PASSAGE FOR REVIEW:
>>>
Now I have another problem that I need to address quickly, the game room, which is what was getting flooded due to the back porch getting flooded. Because it has been flooded so many times, I guess moisture has gotten into the floor, and you can just smell the mold because of it. Well I use this room to exercise in and practice my MMA training, and because of the mold, I get very light headed when training. I need to fix it as quickly as possible. The game room was added on to the house before we bought it, originally it was a full length back porch that was screened in and had a roof over it. My Dad and Uncle turned it into an actual room, putting down carpet, a ceiling, insulation, the whole nine yards. 

Im sure the flooding problem wasnt thought of when they did it, otherwise they wouldnt have. The room is very stable and is flawless except for the damage that occured from the flooding. They had to rip up the carpet, leaving the bare concrete floor, and the paneling that is on the walls has bowed significantly all around the bottom. And like I said, you can just easily smell the mold and moisture. What can I do to fix this problem?
<<<
Spatial grounding listing
>>>
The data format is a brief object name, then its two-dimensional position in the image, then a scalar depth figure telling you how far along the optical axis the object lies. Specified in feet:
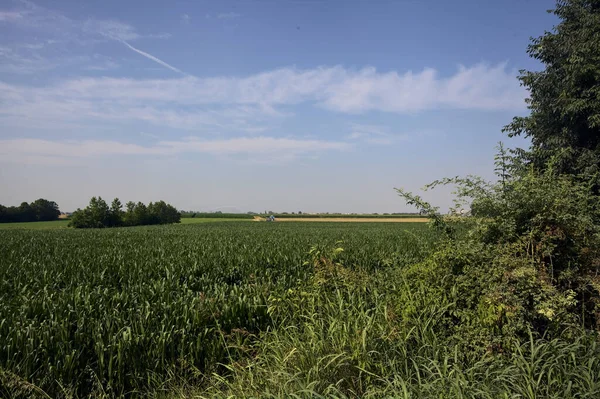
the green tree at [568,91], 51.90
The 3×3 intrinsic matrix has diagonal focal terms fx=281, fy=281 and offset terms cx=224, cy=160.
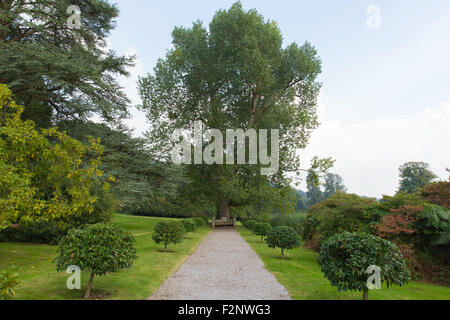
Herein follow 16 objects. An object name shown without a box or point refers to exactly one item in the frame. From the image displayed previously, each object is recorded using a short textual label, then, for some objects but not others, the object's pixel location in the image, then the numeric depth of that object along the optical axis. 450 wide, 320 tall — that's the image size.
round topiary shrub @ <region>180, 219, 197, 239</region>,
<<<
WHAT IS NEEDED:
Carry on the forum post about the moldy, flood-damaged game room from the point where it stops. The listing is not needed for any of this work.

ANSWER BELOW:
I will be replacing the panelling on the walls, eventually I will actually raise the height of the floor, because when you step into the game room from the house, it is lowered about 6 inches from the height of the house. Dont get me wrong, the foundation is very strong, but I think that by raising the floor of the game room to be level with the rest of the house, I can raise the back porch too, and lengthen it to the AC unit, and add on to the roof to cover the added on portion of the back porch. By doing this I wouldnt have to even out the whole back yard, I would just have to fill in the deep slope where needed after adding on to the back porch. 

This is what I would like to do in the future, but for now, the trench works perfectly, and if I could just get rid of the moisture and mold that has built up over the years of flooding, I will be great for now. This would allow me to concentrate on other parts of the house that affect everyone, not just me. I am the only person that uses this room, my weights, floor standing punching bags, heavy bags, speed bag, headache bag, grappling dummy, floor mat for grappling, and other equipment takes up basically the whole room. Thanks for any advice on this problem and a huge thanks for the help with the flooding problem, I truely appreciate it.


----------



## Daryl in Nanoose (Aug 10, 2007)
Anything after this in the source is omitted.